В книге «Психология детства» (1924) русский философ, психолог и богослов В.В. Зеньковский писал: «Когда читаешь Фрейда и фрейдианцев с их настойчивым разысканием влияния пола в самых разнообразных индивидуальных, социальных и исторических процессах, то… именно вследствие этих преувеличений чувствуешь, что до школы Фрейда пол был пустым место для психологии…
До Фрейда вопрос о сексуальной сфере в детском существе почти совершенно не был разработан; было принято думать, что лишь с началом полового созревания возникает вообще сексуальная сфера.

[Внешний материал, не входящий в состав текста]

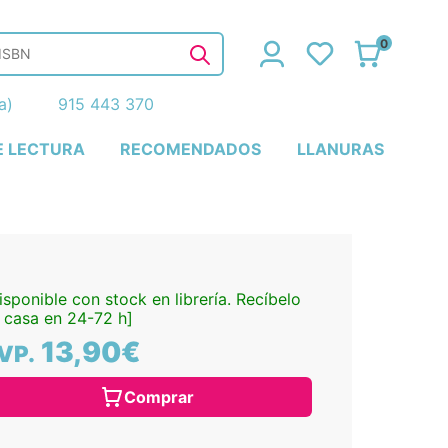
0
ña)
915 443 370
E LECTURA
RECOMENDADOS
LLANURAS
isponible con stock en librería. Recíbelo
 casa en 24-72 h]
13,90€
VP.
Comprar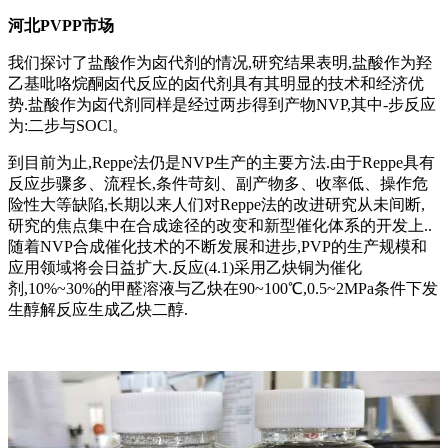
河北PVPP市场
我们探讨了盐酸作为卤代剂的情况,研究结果表明,盐酸作为羟
乙基吡咯烷酮卤代反应的卤代剂具有其明显的技术和经济优
势.盐酸作为卤代剂同样是经过两步得到产物NVP,其中-步反应
为:二步与SOCl。
到目前为止,Reppe法仍是NVP生产的主要方法.由于Reppe具有
反应步骤多、流程长,条件苛刻、副产物多、收率低、操作危
险性大等缺陷,长期以来人们对Reppe法的改进研究从未间断,
研究的焦点集中在合成途径的改变和新型催化体系的开发上..
随着NVP合成催化技术的不断发展和进步,PVP的生产规模和
应用领域将会日益扩大.反应(4.1)采用乙炔铜为催化
剂,10%~30%的甲醛溶液与乙炔在90~100℃,0.5~2MPa条件下发
生醇解反应生成乙炔二醇.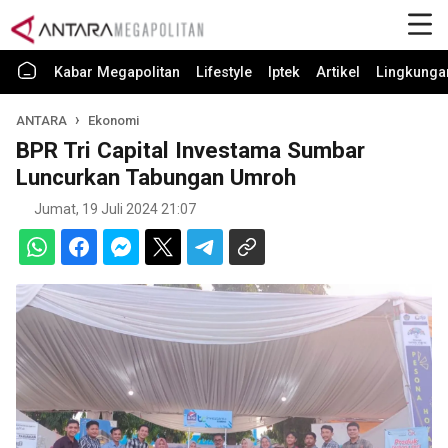
Kabar Megapolitan
Lifestyle
Iptek
Artikel
Lingkunga
ANTARA
Ekonomi
BPR Tri Capital Investama Sumbar
Luncurkan Tabungan Umroh
Jumat, 19 Juli 2024 21:07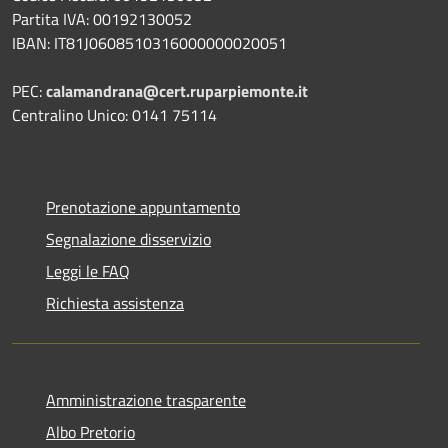
Partita IVA: 00192130052
IBAN: IT81J0608510316000000020051
PEC:
calamandrana@cert.ruparpiemonte.it
Centralino Unico: 0141 75114
Prenotazione appuntamento
Segnalazione disservizio
Leggi le FAQ
Richiesta assistenza
Amministrazione trasparente
Albo Pretorio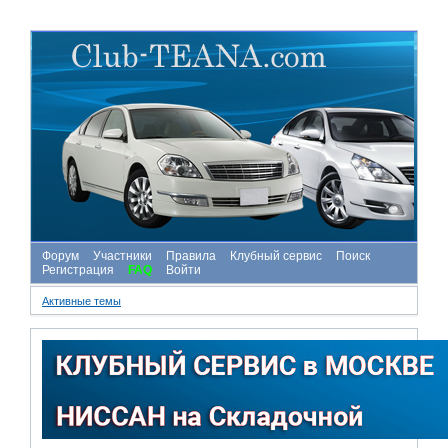
Форум
Участники
Правила
Клубный сервис
Поиск
Регистрация
FAQ
Войти
Активные темы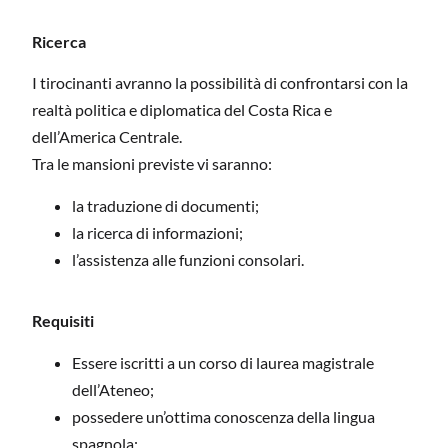
Ricerca
I tirocinanti avranno la possibilità di confrontarsi con la
realtà politica e diplomatica del Costa Rica e
dell’America Centrale.
Tra le mansioni previste vi saranno:
la traduzione di documenti;
la ricerca di informazioni;
l’assistenza alle funzioni consolari.
Requisiti
Essere iscritti a un corso di laurea magistrale
dell’Ateneo;
possedere un’ottima conoscenza della lingua
spagnola;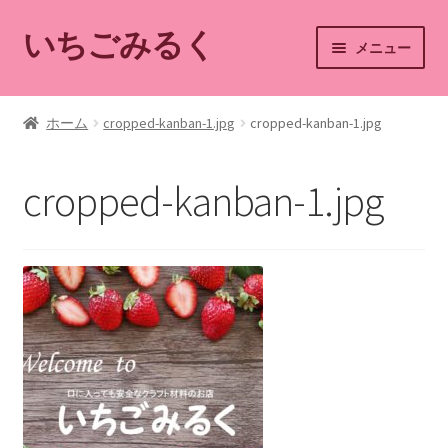
いちごみるく
ナ
コ
メニュー
ビ
ン
ゲ
テ
ホーム
ー
ン
ホーム
cropped-kanban-1.jpg
cropped-kanban-1.jpg
シ
ツ
ショップ
ョ
へ
cropped-kanban-1.jpg
ン
ス
カート
へ
キ
ス
ッ
マイアカウント
キ
プ
ッ
ショップご利用案内
プ
お問い合わせ
ブログ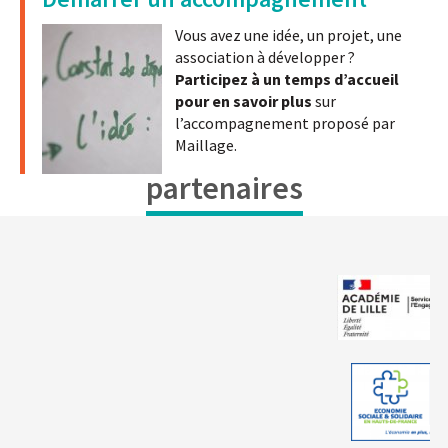
Vous avez une idée, un projet, une
association à développer ?
Participez à un temps d’accueil
pour en savoir plus
sur
l’accompagnement proposé par
Maillage.
partenaires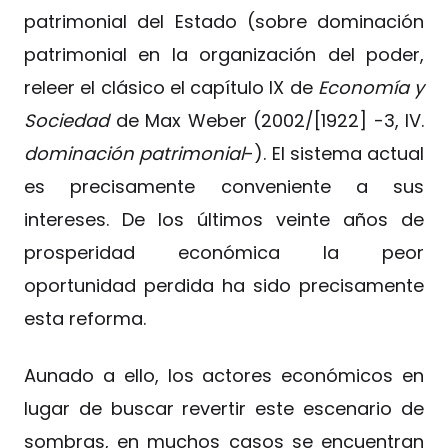
patrimonial del Estado (sobre dominación
patrimonial en la organización del poder,
releer el clásico el capítulo IX de
Economía y
Sociedad
de Max Weber (2002/[1922] -3, IV.
dominación patrimonial
-). El sistema actual
es precisamente conveniente a sus
intereses. De los últimos veinte años de
prosperidad económica la peor
oportunidad perdida ha sido precisamente
esta reforma.
Aunado a ello, los actores económicos en
lugar de buscar revertir este escenario de
sombras, en muchos casos se encuentran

Между тем психическое развитие девочек и мальчиков начинает проявляться так рано, что это одно должно было бы обратить внимание на то, что пол является определяющей силой, творческим фактором, можно сказать, с первых дней жизни».
Последние слова вызывают недоумение: какой определяющей силой и творческим фактором может быть пол в первые дни жизни? Зеньковский это не объясняет. Пожалуй, он такими преувеличениями отдал должное новаторству Фрейда, только и всего.
У младенца могут быть изначально генетически заложены свойства характера, связанные с первичными половыми признаками. Ведь у высших животных поведение самцов и самок обычно имеют существенные различия.
Но при всём уважении к высшим животным приходится учитывать и наши отличия от них. Вот и Зеньковский согласился, что в теоретических построениях Зигмунда Фрейда «есть кое-что истинное и слишком много фантастического».
«Можно даже признать, – продолжал он, – что кормление грудью для обеих сторон – и матери и ребёнка – заключает в себе нечто близкое к сексуальной сфере. Однако окрашивать отношение матери и ребёнка всецело в цвета сексуальности, видеть в нём простейшее, но вместе с тем и влиятельнейшее выражение половых переживаний, нет никаких оснований…
Относить сексуальный момент к сознанию ребёнка – это поистине значит превращать грудного младенца в утончённого любителя половых наслаждений. Между тем, по Фрейду, именно так и должно представлять себе дело – ибо из сексуального конфликта, переживаемого младенцем, развиваются, так сказать, темы всего дальнейшего психического развития человека».